== Supplied material ==
============

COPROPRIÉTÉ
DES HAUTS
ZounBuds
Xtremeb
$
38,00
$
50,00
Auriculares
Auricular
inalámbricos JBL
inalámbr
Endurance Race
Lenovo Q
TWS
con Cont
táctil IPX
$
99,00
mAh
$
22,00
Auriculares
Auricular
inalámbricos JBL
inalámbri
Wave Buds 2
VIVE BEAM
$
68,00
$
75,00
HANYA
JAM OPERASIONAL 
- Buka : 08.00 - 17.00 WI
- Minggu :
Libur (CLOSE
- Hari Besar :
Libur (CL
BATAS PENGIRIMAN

============

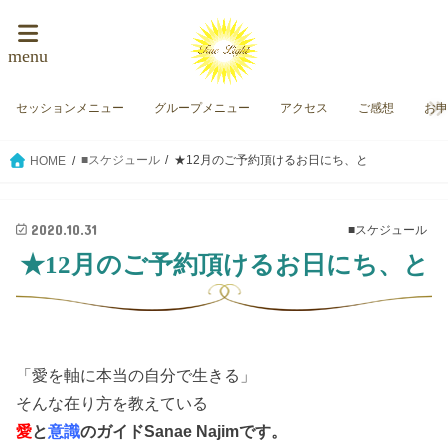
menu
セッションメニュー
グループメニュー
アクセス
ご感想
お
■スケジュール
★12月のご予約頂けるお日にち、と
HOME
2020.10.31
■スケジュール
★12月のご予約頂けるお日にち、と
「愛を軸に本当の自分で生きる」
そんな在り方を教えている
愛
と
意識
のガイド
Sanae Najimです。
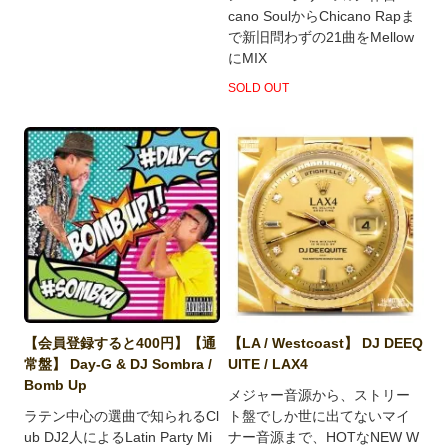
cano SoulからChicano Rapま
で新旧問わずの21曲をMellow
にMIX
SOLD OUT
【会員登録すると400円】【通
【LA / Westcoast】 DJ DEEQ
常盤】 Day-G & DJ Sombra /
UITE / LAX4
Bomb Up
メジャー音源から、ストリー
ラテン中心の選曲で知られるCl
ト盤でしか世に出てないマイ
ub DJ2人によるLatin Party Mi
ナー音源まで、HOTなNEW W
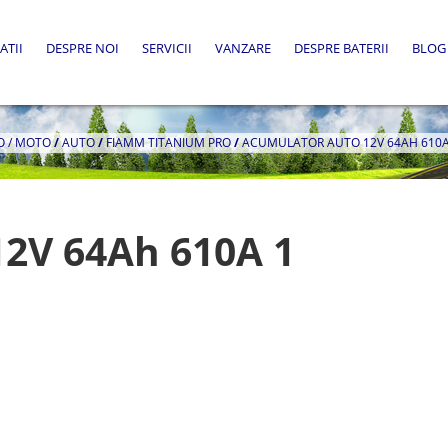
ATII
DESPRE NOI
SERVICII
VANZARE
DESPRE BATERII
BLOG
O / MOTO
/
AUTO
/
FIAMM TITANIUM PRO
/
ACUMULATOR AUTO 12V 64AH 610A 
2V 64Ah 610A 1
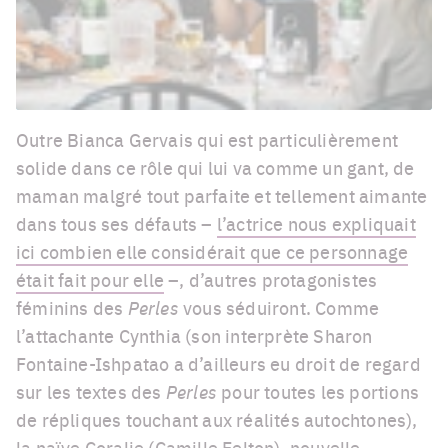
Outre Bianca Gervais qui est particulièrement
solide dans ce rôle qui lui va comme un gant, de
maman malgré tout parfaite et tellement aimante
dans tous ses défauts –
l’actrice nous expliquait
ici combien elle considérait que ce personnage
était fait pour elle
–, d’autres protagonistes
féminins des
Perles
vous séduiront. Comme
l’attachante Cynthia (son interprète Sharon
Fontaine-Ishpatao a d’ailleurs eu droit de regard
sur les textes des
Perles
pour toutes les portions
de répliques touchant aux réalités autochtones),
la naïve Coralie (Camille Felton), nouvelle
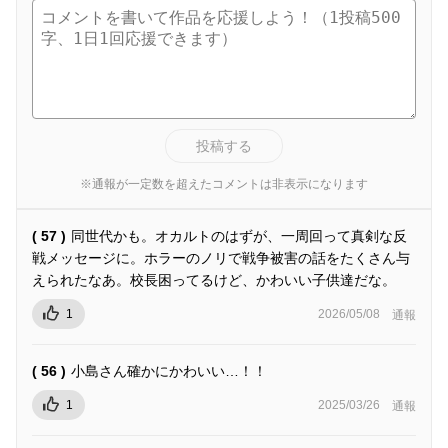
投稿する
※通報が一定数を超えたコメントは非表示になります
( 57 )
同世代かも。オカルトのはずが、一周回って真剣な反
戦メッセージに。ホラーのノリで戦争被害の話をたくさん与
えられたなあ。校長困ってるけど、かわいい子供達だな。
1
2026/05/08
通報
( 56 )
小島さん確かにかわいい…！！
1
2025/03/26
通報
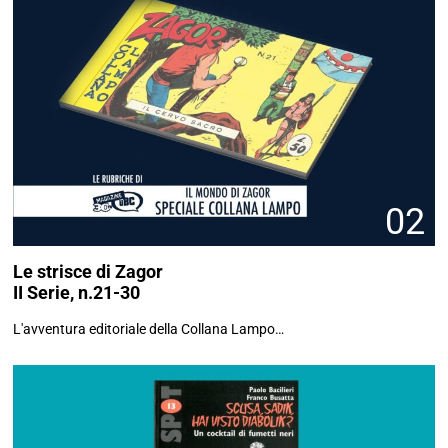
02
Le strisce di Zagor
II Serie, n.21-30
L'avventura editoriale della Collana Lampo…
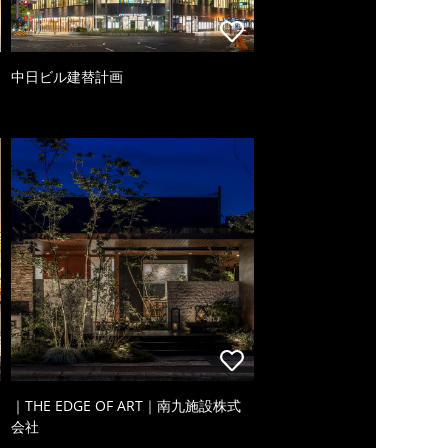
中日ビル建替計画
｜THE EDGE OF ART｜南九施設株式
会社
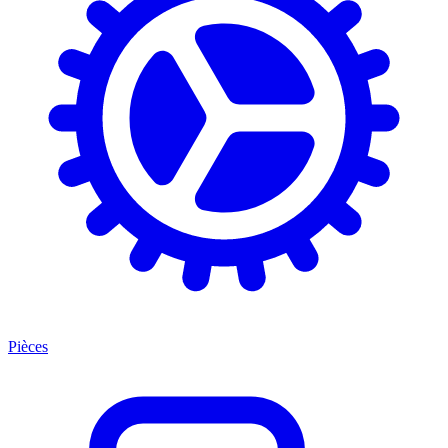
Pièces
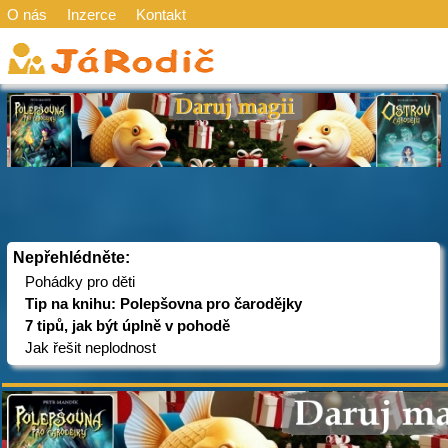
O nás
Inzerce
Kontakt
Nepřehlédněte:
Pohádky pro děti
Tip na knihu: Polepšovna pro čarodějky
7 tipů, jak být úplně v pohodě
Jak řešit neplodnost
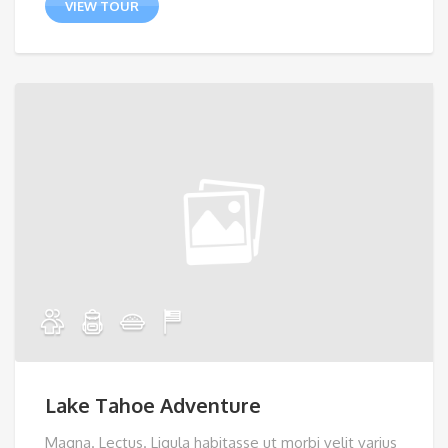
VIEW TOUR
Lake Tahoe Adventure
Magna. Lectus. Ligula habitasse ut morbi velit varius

============

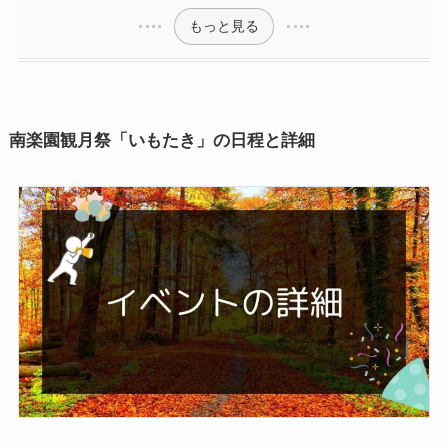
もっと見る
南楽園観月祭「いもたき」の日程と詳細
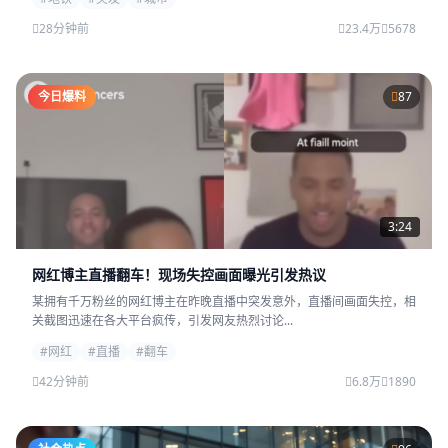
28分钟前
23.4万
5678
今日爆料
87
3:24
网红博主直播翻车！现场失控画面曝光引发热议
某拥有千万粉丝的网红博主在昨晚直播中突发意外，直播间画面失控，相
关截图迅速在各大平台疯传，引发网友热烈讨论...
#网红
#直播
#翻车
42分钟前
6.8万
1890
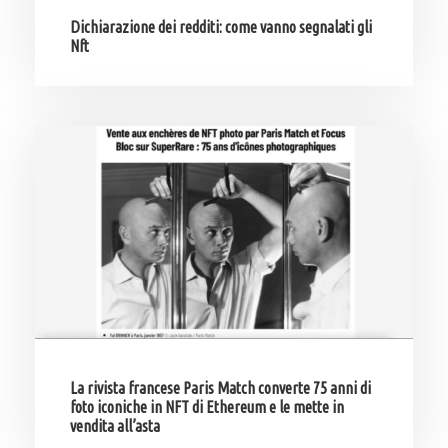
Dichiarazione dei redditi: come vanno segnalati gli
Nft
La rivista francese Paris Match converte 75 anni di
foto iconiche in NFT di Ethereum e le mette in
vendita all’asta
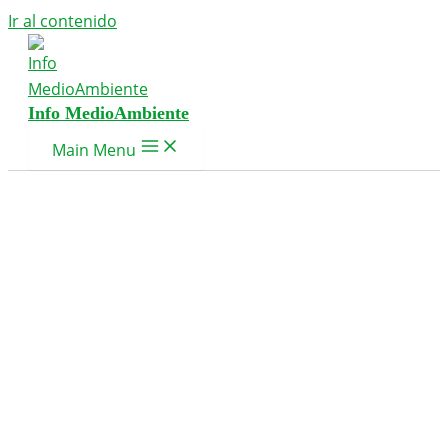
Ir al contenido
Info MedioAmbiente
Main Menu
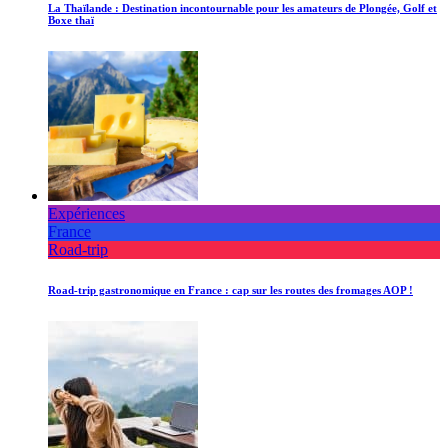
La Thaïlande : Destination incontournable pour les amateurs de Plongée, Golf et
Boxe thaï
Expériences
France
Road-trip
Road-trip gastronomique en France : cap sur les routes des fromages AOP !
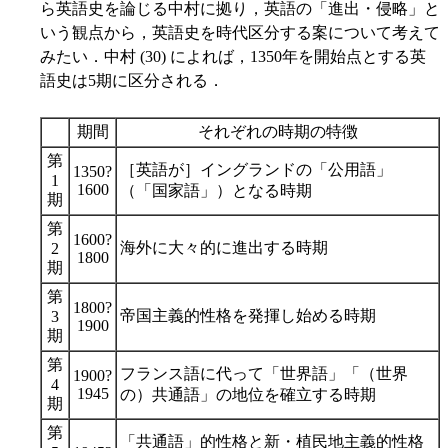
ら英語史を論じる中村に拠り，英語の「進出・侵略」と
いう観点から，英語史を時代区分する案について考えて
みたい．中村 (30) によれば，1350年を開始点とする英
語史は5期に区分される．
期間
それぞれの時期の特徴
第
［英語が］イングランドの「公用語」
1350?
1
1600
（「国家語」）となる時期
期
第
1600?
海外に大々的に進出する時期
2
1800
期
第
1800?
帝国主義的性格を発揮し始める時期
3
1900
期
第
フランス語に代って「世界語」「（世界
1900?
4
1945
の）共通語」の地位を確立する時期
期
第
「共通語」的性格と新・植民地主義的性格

============

== Directions for this task ==
From the records above, copy exactly the stretch from the line holding "Pohádky pro děti" through the line holding "Magna. Lectus. Ligula", both ends included, without the pictures.

== Result of the exercise ==
Pohádky pro děti
Tip na knihu: Polepšovna pro čarodějky
7 tipů, jak být úplně v pohodě
Jak řešit neplodnost
VIEW TOUR
Lake Tahoe Adventure
Magna. Lectus. Ligula habitasse ut morbi velit varius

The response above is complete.